Aussagen, die auf einen Aderlass bei der «:newstime» hindeuteten, waren wohl falsch übermittelt worden.
In einigen Berichten wurden scheinbare Aussagen von ProSiebenSat.1-CEO Marco Giordani bei einer Konferenz der Landesmedienanstalten in Berlin nicht gänzlich korrekt wiedergegeben und missverständlich interpretiert. Unter anderem war die Rede davon, dass man die News "umbauen" werde. Die reinen Nachrichten kämen dann vielleicht "etwas kälter, steriler" daher – und mit "weniger menschlicher Beteiligung". Man werde "Mittel abziehen, aber gleichzeitig in Infotainment investieren". Schlussfolgerungen daraus gingen von der Tendenz also Richtung Aderlass bei der «:newstime».

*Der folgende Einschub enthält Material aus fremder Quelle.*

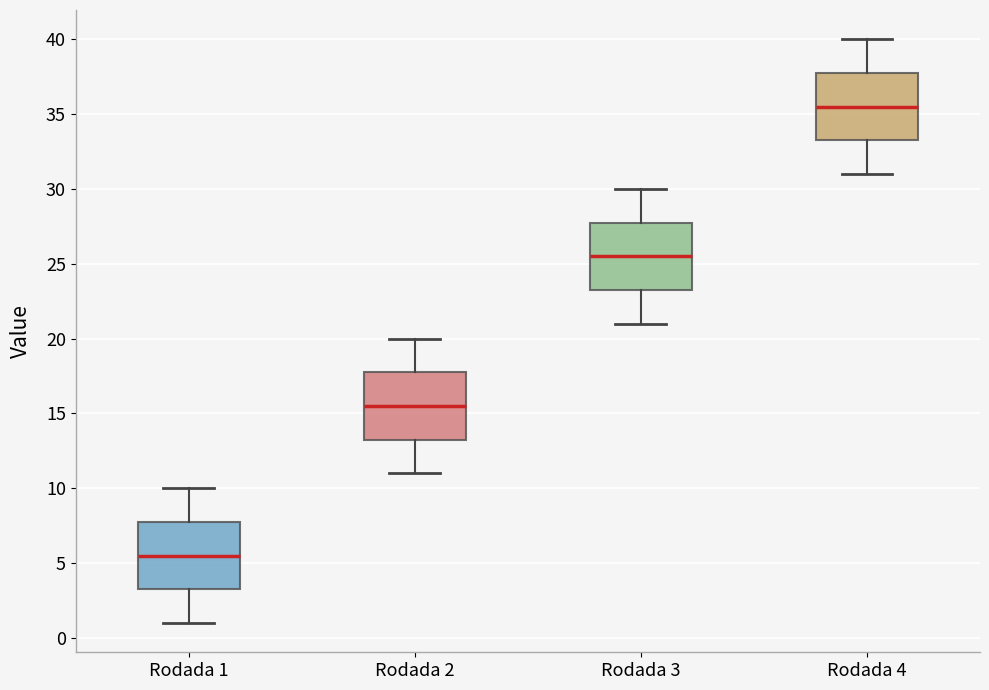

Reading left to right, transcribe this box plot: for each box, give where its median line is, the range the box spans, and where its two whiskers end, as read against the y-axis. The values are not printed on the chart, so give them approximately, as read against the axis.

Rodada 1: median 5.5, box 3.5 to 8.0, whiskers 1.0 to 10.0
Rodada 2: median 15.5, box 13.5 to 18.0, whiskers 11.0 to 20.0
Rodada 3: median 25.5, box 23.5 to 28.0, whiskers 21.0 to 30.0
Rodada 4: median 35.5, box 33.5 to 38.0, whiskers 31.0 to 40.0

Erstrecken würde sich die Tätigkeit der Redaktionsmitglieder übrigens auch auf Reportage, Doku- und Infotainment-Formate der beiden Sender ProSieben und Sat.1 wie Ronzheimer, Zervakis und Jenke von Wilmsdorff. Tätig ist demnach eine zentralisierte Redaktion, die auch für diese Marken mit eingesetzt werden kann. In diesem Kontext besteht laut Senderseite die realistische Perspektive, dass die genannten Reportage-Gesichter trotz teils magerer Quoten auch zukünftig weiter zu sehen sein werden - sie spielen in den Planungen des Medienkonzerns offenbar weiterhin eine signifikante Rolle.